Required action
Below is a set of entries; copy all of them exactly.

[Stored data]
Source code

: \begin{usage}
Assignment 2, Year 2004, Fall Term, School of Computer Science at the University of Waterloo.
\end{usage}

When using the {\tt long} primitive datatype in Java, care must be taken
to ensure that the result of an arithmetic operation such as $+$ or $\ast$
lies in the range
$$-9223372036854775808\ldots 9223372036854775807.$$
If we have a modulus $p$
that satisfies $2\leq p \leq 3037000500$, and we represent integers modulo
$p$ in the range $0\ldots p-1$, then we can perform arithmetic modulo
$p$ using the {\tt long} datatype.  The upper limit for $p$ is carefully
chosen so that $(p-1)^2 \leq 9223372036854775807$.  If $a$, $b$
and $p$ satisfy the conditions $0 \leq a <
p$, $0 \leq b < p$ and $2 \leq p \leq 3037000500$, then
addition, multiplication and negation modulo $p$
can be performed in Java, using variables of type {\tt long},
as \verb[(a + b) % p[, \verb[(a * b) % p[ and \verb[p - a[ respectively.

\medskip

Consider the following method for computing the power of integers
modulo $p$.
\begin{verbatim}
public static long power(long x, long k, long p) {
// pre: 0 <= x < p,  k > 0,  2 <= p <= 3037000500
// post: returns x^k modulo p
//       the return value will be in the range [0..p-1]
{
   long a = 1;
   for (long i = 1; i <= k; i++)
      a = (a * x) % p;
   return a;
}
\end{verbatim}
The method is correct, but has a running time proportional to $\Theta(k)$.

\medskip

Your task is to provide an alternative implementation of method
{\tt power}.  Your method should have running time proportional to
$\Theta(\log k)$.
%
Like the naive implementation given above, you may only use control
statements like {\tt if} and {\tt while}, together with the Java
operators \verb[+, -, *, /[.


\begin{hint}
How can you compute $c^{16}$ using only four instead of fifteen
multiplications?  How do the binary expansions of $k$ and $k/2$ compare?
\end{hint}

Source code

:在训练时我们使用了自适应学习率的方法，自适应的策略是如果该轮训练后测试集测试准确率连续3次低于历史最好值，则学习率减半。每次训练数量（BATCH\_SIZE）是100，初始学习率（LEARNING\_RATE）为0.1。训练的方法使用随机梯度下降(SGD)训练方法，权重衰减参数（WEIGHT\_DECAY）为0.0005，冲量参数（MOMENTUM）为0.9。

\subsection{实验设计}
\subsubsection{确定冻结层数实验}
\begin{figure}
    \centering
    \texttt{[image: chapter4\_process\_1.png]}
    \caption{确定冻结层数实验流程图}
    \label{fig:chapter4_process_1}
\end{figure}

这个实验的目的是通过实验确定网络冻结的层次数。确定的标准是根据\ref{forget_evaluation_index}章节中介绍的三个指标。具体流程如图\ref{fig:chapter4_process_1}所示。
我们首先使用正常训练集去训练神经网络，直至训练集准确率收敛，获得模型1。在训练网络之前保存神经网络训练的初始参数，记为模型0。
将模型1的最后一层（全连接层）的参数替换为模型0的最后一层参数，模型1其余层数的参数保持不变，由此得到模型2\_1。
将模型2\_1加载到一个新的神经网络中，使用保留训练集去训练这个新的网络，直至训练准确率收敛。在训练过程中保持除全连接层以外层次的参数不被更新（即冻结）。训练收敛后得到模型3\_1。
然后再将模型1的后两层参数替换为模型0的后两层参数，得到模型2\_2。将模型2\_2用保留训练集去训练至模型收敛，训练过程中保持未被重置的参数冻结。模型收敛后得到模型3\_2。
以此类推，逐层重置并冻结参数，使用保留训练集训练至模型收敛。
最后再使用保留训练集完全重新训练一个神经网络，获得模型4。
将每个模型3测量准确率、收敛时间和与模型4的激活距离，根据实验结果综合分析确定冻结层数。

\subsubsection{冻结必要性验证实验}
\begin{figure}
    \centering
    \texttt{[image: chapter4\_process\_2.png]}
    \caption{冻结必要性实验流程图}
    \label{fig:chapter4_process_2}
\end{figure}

Answer to the problem
Source code

: \begin{usage}
Assignment 2, Year 2004, Fall Term, School of Computer Science at the University of Waterloo.
\end{usage}

When using the {\tt long} primitive datatype in Java, care must be taken
to ensure that the result of an arithmetic operation such as $+$ or $\ast$
lies in the range
$$-9223372036854775808\ldots 9223372036854775807.$$
If we have a modulus $p$
that satisfies $2\leq p \leq 3037000500$, and we represent integers modulo
$p$ in the range $0\ldots p-1$, then we can perform arithmetic modulo
$p$ using the {\tt long} datatype.  The upper limit for $p$ is carefully
chosen so that $(p-1)^2 \leq 9223372036854775807$.  If $a$, $b$
and $p$ satisfy the conditions $0 \leq a <
p$, $0 \leq b < p$ and $2 \leq p \leq 3037000500$, then
addition, multiplication and negation modulo $p$
can be performed in Java, using variables of type {\tt long},
as \verb[(a + b) % p[, \verb[(a * b) % p[ and \verb[p - a[ respectively.

\medskip

Consider the following method for computing the power of integers
modulo $p$.
\begin{verbatim}
public static long power(long x, long k, long p) {
// pre: 0 <= x < p,  k > 0,  2 <= p <= 3037000500
// post: returns x^k modulo p
//       the return value will be in the range [0..p-1]
{
   long a = 1;
   for (long i = 1; i <= k; i++)
      a = (a * x) % p;
   return a;
}
\end{verbatim}
The method is correct, but has a running time proportional to $\Theta(k)$.

\medskip

Your task is to provide an alternative implementation of method
{\tt power}.  Your method should have running time proportional to
$\Theta(\log k)$.
%
Like the naive implementation given above, you may only use control
statements like {\tt if} and {\tt while}, together with the Java
operators \verb[+, -, *, /[.


\begin{hint}
How can you compute $c^{16}$ using only four instead of fifteen
multiplications?  How do the binary expansions of $k$ and $k/2$ compare?
\end{hint}

Source code

:在训练时我们使用了自适应学习率的方法，自适应的策略是如果该轮训练后测试集测试准确率连续3次低于历史最好值，则学习率减半。每次训练数量（BATCH\_SIZE）是100，初始学习率（LEARNING\_RATE）为0.1。训练的方法使用随机梯度下降(SGD)训练方法，权重衰减参数（WEIGHT\_DECAY）为0.0005，冲量参数（MOMENTUM）为0.9。

\subsection{实验设计}
\subsubsection{确定冻结层数实验}
\begin{figure}
    \centering
    \texttt{[image: chapter4\_process\_1.png]}
    \caption{确定冻结层数实验流程图}
    \label{fig:chapter4_process_1}
\end{figure}

这个实验的目的是通过实验确定网络冻结的层次数。确定的标准是根据\ref{forget_evaluation_index}章节中介绍的三个指标。具体流程如图\ref{fig:chapter4_process_1}所示。
我们首先使用正常训练集去训练神经网络，直至训练集准确率收敛，获得模型1。在训练网络之前保存神经网络训练的初始参数，记为模型0。
将模型1的最后一层（全连接层）的参数替换为模型0的最后一层参数，模型1其余层数的参数保持不变，由此得到模型2\_1。
将模型2\_1加载到一个新的神经网络中，使用保留训练集去训练这个新的网络，直至训练准确率收敛。在训练过程中保持除全连接层以外层次的参数不被更新（即冻结）。训练收敛后得到模型3\_1。
然后再将模型1的后两层参数替换为模型0的后两层参数，得到模型2\_2。将模型2\_2用保留训练集去训练至模型收敛，训练过程中保持未被重置的参数冻结。模型收敛后得到模型3\_2。
以此类推，逐层重置并冻结参数，使用保留训练集训练至模型收敛。
最后再使用保留训练集完全重新训练一个神经网络，获得模型4。
将每个模型3测量准确率、收敛时间和与模型4的激活距离，根据实验结果综合分析确定冻结层数。

\subsubsection{冻结必要性验证实验}
\begin{figure}
    \centering
    \texttt{[image: chapter4\_process\_2.png]}
    \caption{冻结必要性实验流程图}
    \label{fig:chapter4_process_2}
\end{figure}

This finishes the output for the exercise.